● Instructions to follow
Only lines holding the string "CROSS" are wanted; copy each one from the material.

● Provided data
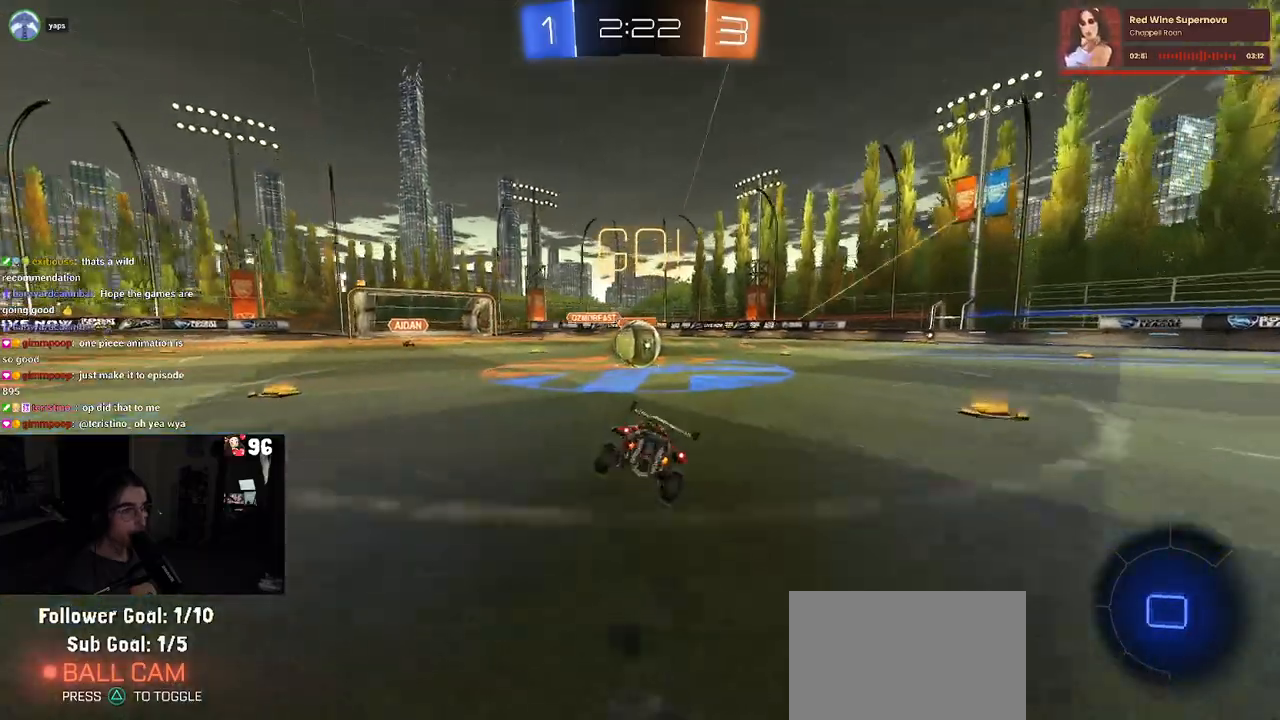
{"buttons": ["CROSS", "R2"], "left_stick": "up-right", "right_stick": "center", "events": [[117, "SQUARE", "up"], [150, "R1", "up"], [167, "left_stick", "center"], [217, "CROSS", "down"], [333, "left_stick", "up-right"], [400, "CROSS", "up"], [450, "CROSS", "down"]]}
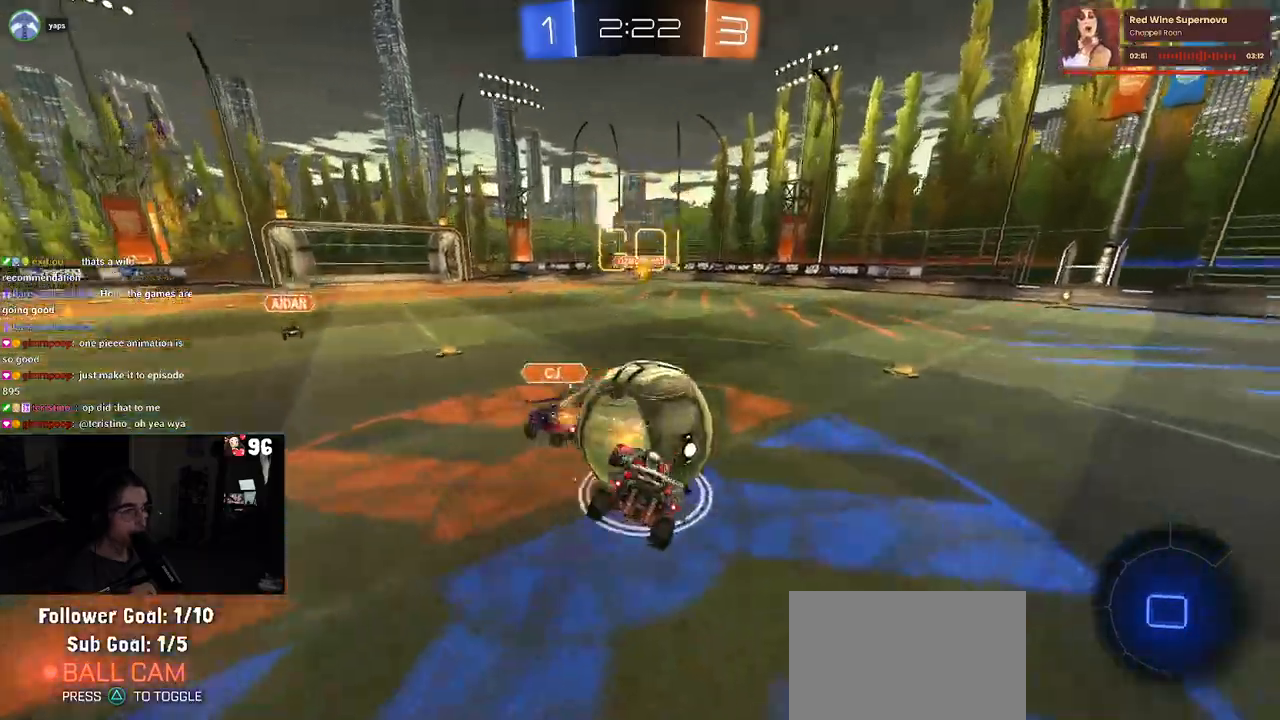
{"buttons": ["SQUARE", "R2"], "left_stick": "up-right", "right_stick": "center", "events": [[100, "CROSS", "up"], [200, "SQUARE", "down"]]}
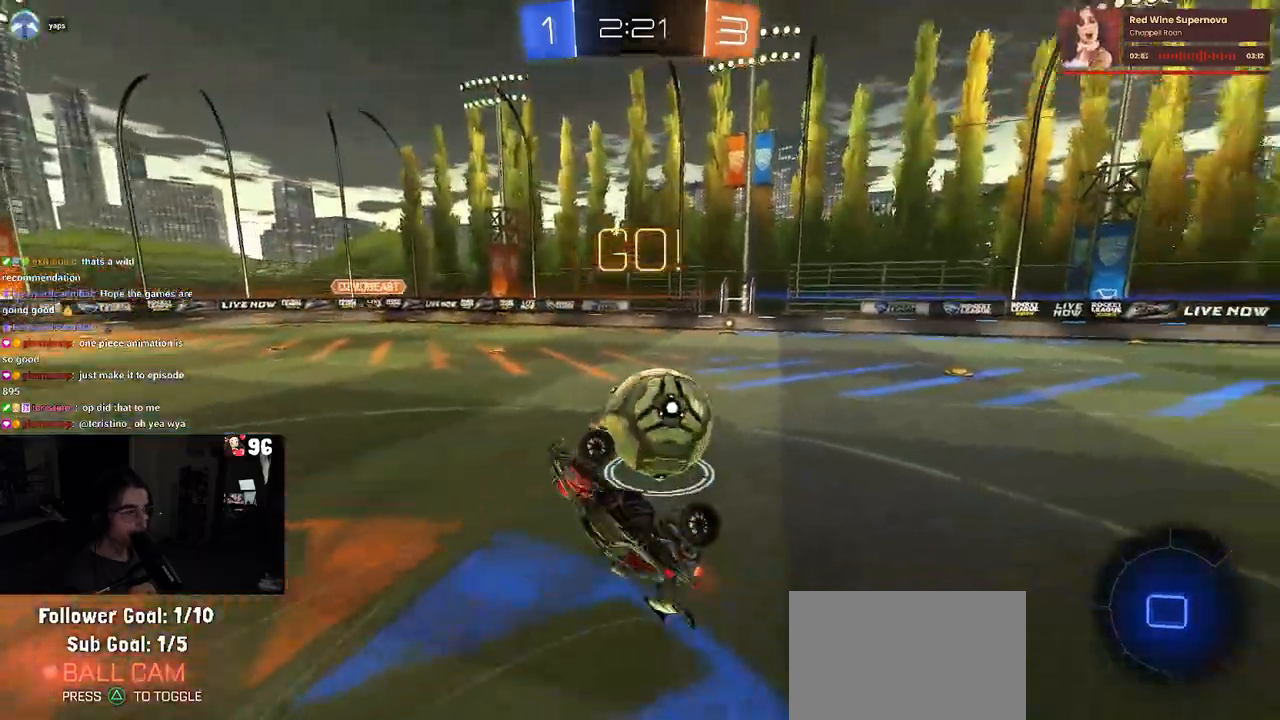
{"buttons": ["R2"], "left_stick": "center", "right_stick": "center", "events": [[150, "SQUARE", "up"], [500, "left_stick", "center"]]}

==

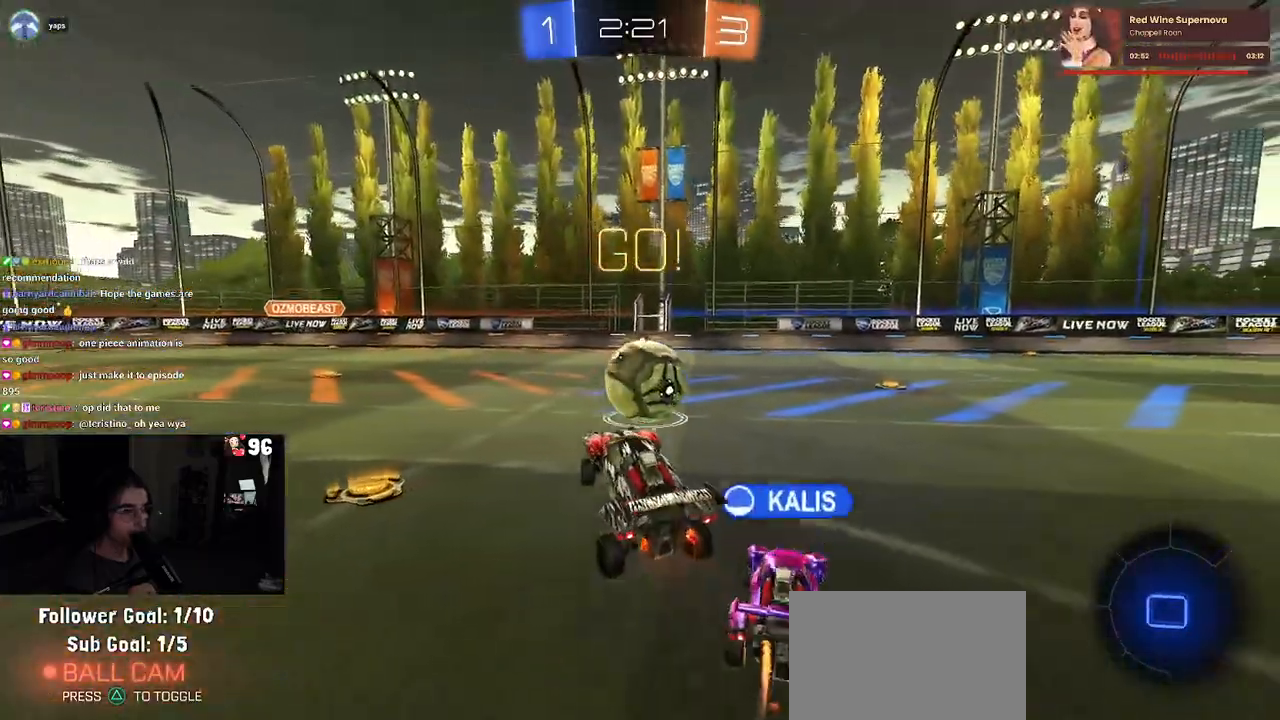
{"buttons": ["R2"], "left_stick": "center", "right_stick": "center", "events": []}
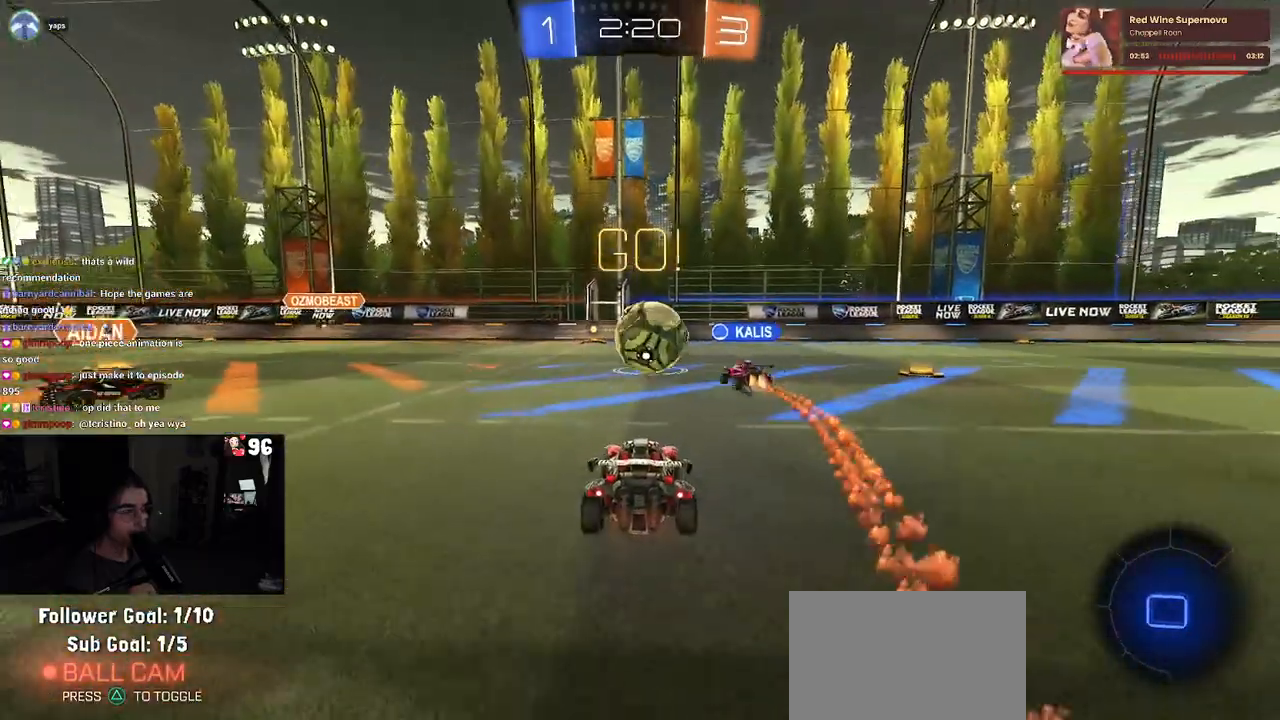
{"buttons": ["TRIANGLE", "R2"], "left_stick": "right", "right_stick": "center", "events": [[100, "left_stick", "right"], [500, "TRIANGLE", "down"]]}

● Reply
{"buttons": ["CROSS", "R2"], "left_stick": "up-right", "right_stick": "center", "events": [[117, "SQUARE", "up"], [150, "R1", "up"], [167, "left_stick", "center"], [217, "CROSS", "down"], [333, "left_stick", "up-right"], [400, "CROSS", "up"], [450, "CROSS", "down"]]}
{"buttons": ["SQUARE", "R2"], "left_stick": "up-right", "right_stick": "center", "events": [[100, "CROSS", "up"], [200, "SQUARE", "down"]]}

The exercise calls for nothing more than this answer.